Contempler
La Transfiguration de ce manuscrit clunisien du début du XIIe siècle est une invitation à contempler la promesse de Dieu pour le monde et la réponse confiante du monde.
Le Manuscrit dont est issu ce folio enluminé est composé de pièces liturgiques, parmi lesquelles l’office de la Transfiguration, du De miraculis de Pierre le Vénérable, et d’autres pièces historiques sur Cluny.
Selon Dominique Iogna-Prat, il aurait pu être copié à l’instigation de Guillaume II, abbé de Cluny (1207-1215) ; sa décoration de peintures rehaussées d’or semble avoir été réalisée par un seul artiste.
Le Transfiguré, axe de monde visible et invisible
L’image se développe sur deux niveaux qui correspondent aux réalités glorieuses (le Christ, Moïse et Élie) et terrestres (Pierre, Jacques et Jean).
Le Christ qui, dans la Gloire, domine même les personnifications de la Loi et des prophètes à ses côtés, est pourtant aussi présent dans la sphère inférieure ; ses pieds ne reposent pas sur le sol de la montagne, mais ils touchent les Apôtres et ne quittent pas les cieux visibles sous lesquels Pierre, Jacques et Jean demeurent prostrés.
Entre la nuée du Père figurée sous la forme de lignes bleues et blanches sinueuses enveloppant l’apparition, et la terre plantée d’arbres multicolores, le Christ est l’axe, le lien et le vecteur. Sa Sainteté réside dans la relation à son Père que rappelle le phylactère qui entoure son visage : « Celui-ci est mon Fils aimé. »
La fête de la Transfiguration et sa promotion clunisienne
Cette fête de la Transfiguration, que l’on retrouve depuis le VIe siècle en Orient, était déjà célébrée le 6 août, quarante jours avant la fête de l’Exaltation de la Croix (14 septembre). Même si elle apparaît en Occident dès le IXe siècle, c’est sous l’impulsion de Cluny et plus particulièrement de Pierre le Vénérable (abbé de 1122 à 1156), qui composa même un office de la Transfiguration, que la fête fut bien plus généralement diffusée.

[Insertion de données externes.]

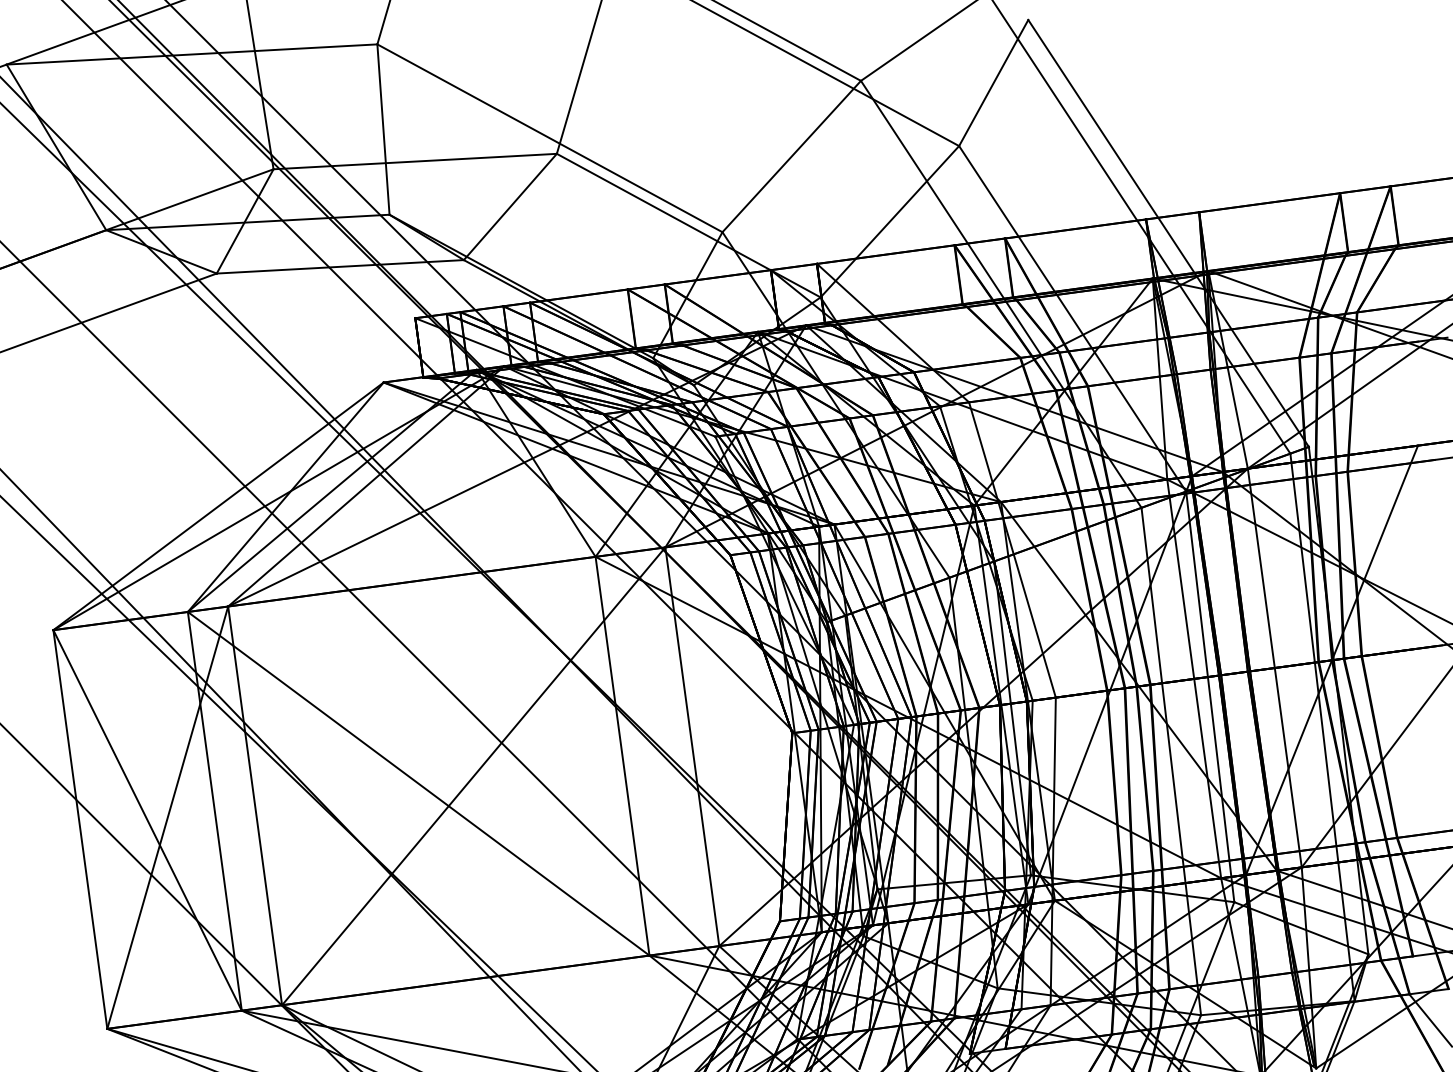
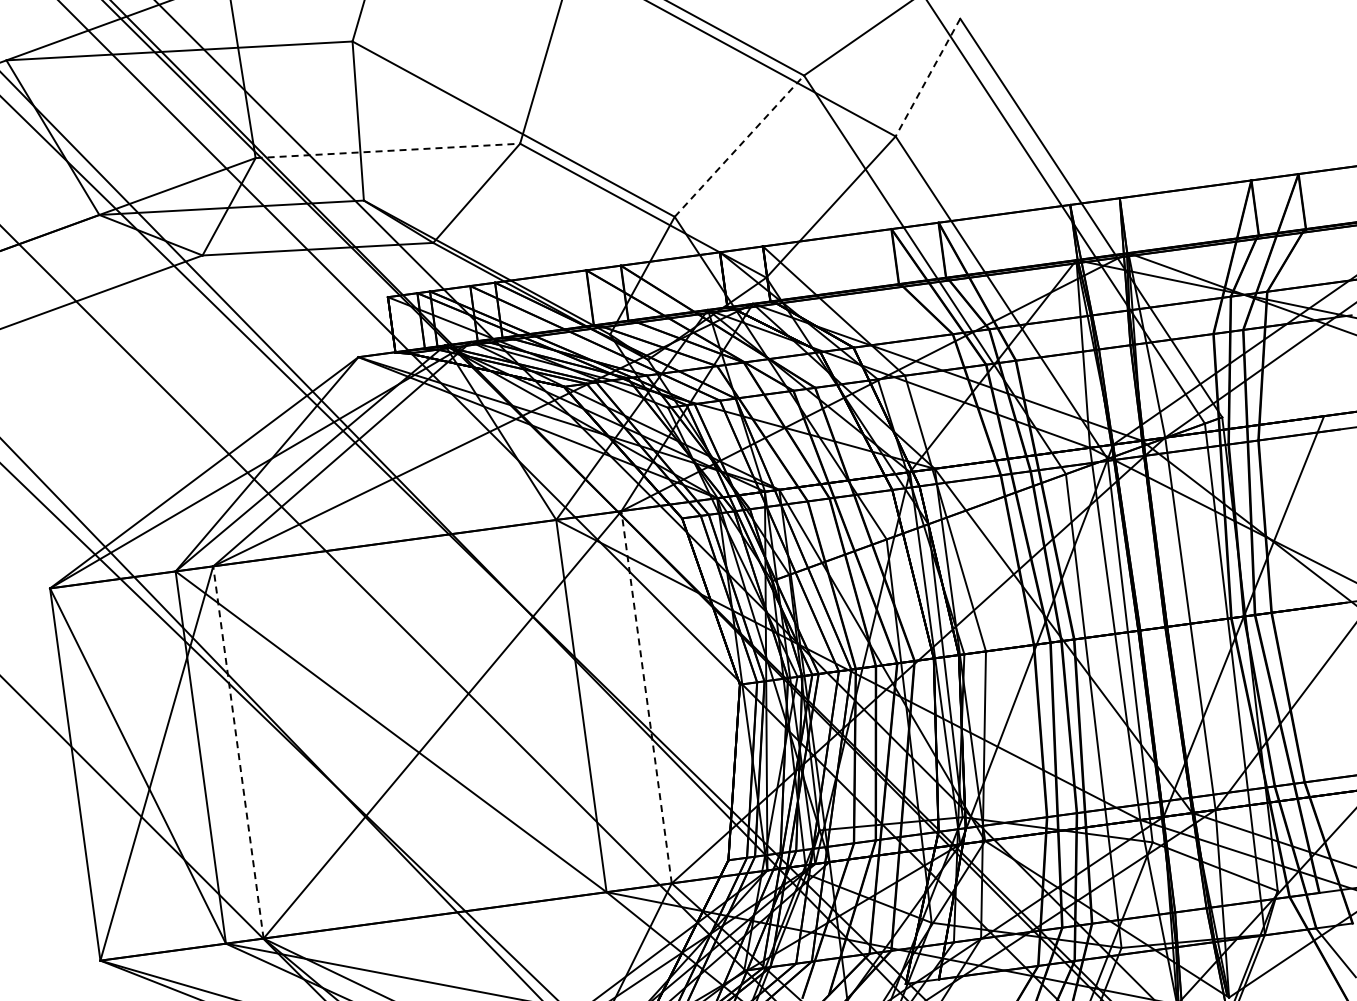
line: (993, 83) -> (927, 78), solid -> dashed
line: (791, 156) -> (739, 146), solid -> dashed
line: (415, 161) -> (388, 150), solid -> dashed
line: (692, 747) -> (646, 697), solid -> dashed
line: (255, 805) -> (238, 752), solid -> dashed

C’est en 1457 qu’elle sera inscrite au calendrier romain par Callixte III.
L’altérité et l’éblouissement
« Pendant qu’il priait, l’aspect de son visage devint autre, et son vêtement devint d’une blancheur éblouissante » (Lc 9, 29).

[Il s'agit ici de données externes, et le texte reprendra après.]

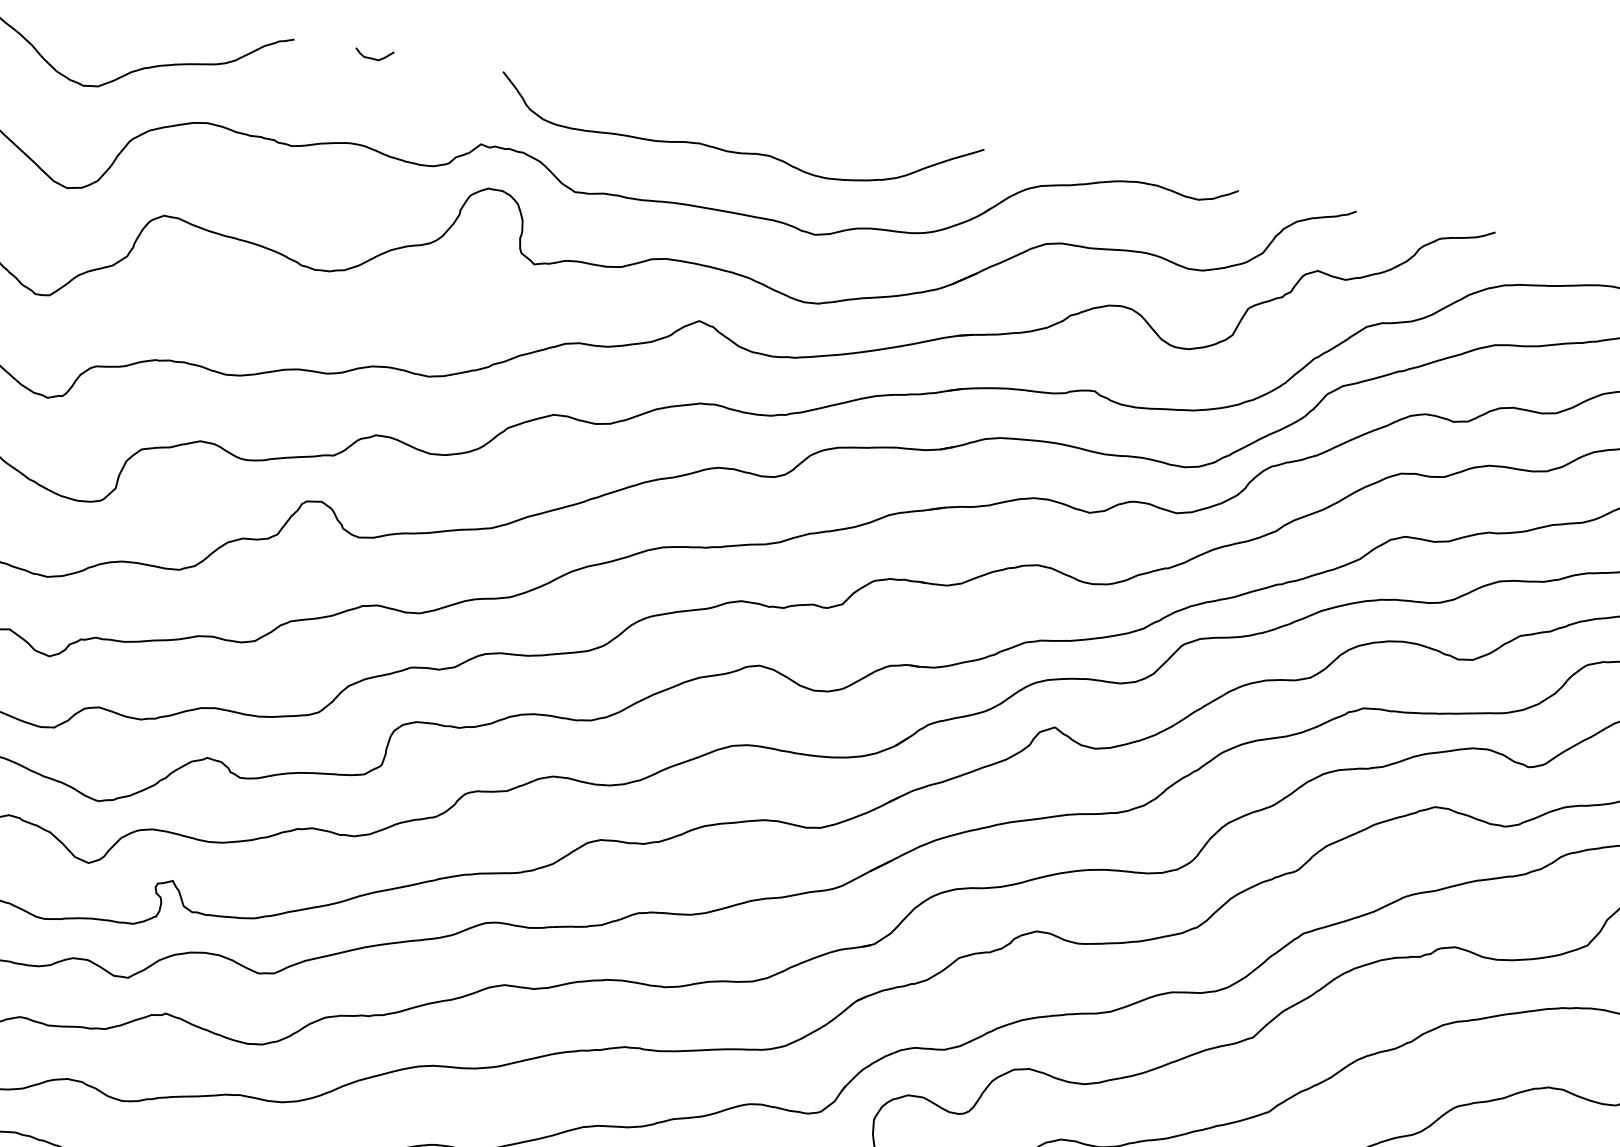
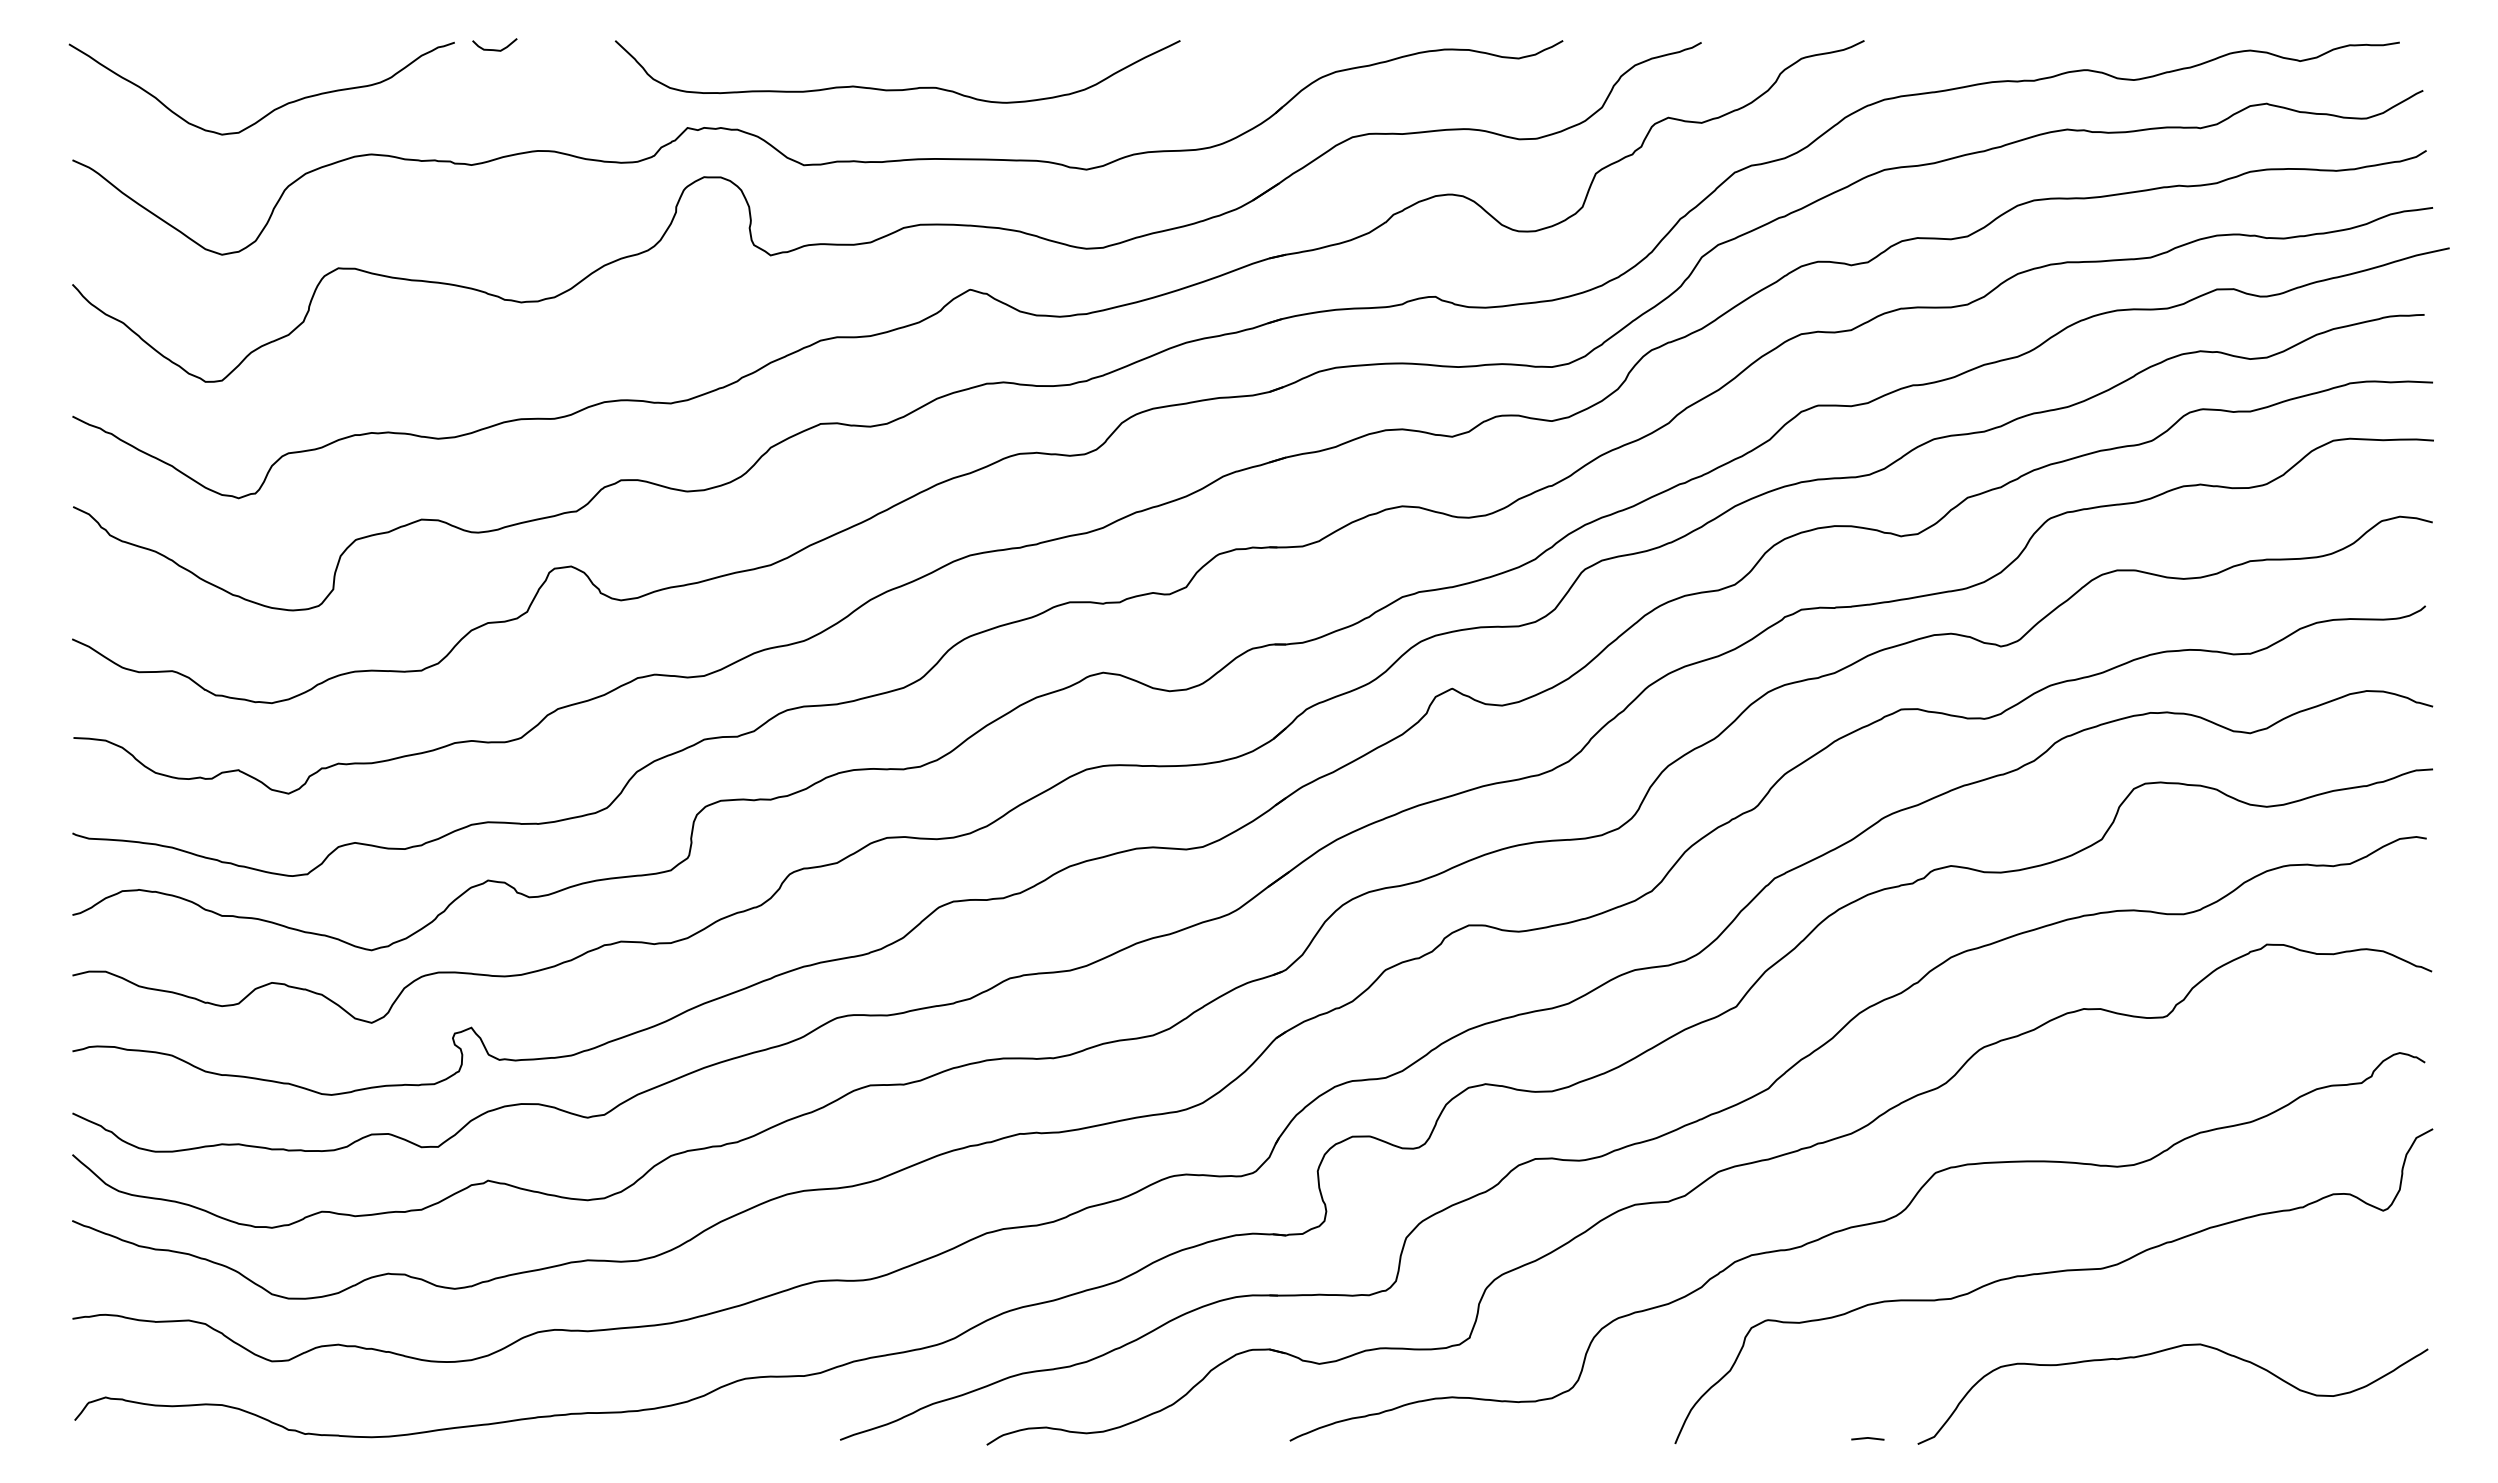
curve: (373, 58) -> (494, 49), moved
curve: (736, 152) -> (897, 89), moved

L’évangéliste ne trouve qu’un mot pour traduire l’expérience dont il fait le récit : « Autre. »
Cette altérité qui surgit sur le visage de Jésus nous rappelle que dans ce qui est autre, Dieu ouvre un chemin vers Lui. L’autre est indicible, justement parce qu’il n’est pas réductible à ce que je connais, et il va donc de pair avec l’éblouissement : Jésus se révélant autre, ouvert sur le Mystère insondable de Dieu, fait resplendir ce qui entre en contact avec Lui de l’éblouissante promesse divine.
La Transfiguration, une promesse pour « nos pauvres corps »

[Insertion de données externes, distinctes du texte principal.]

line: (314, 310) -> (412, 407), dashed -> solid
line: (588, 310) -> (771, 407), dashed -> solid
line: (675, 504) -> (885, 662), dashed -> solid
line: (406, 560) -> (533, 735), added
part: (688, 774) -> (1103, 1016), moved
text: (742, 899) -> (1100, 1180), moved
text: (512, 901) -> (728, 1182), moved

Jésus, axe du monde visible et invisible, nous rappelle notre citoyenneté céleste (Ph 3, 20) ; Lui qui « transformera nos pauvres corps à l’image de son corps glorieux, avec la puissance active qui le rend même capable de tout mettre sous son pouvoir » (Ph 3, 21), apparaît dans cette enluminure comme la porte ouvrant sur le Mystère de Dieu.
Si les arbres, les roches et les masses des cieux se dressent au centre, sous les pieds du Christ, c’est qu’ils le reconnaissent comme leur promesse d’éternité.
Pierre est associé au mystère de cette promesse. Son corps est figuré comme une masse aux couleurs du ciel et de la terre prolongeant le sommet de la montagne, il est le rocher sur lequel est bâtie l’Église, le corps du Christ.
C’est dans l’humilité confiante de Pierre que le Salut du Christ peut irriguer jusqu’aux confins de l’univers.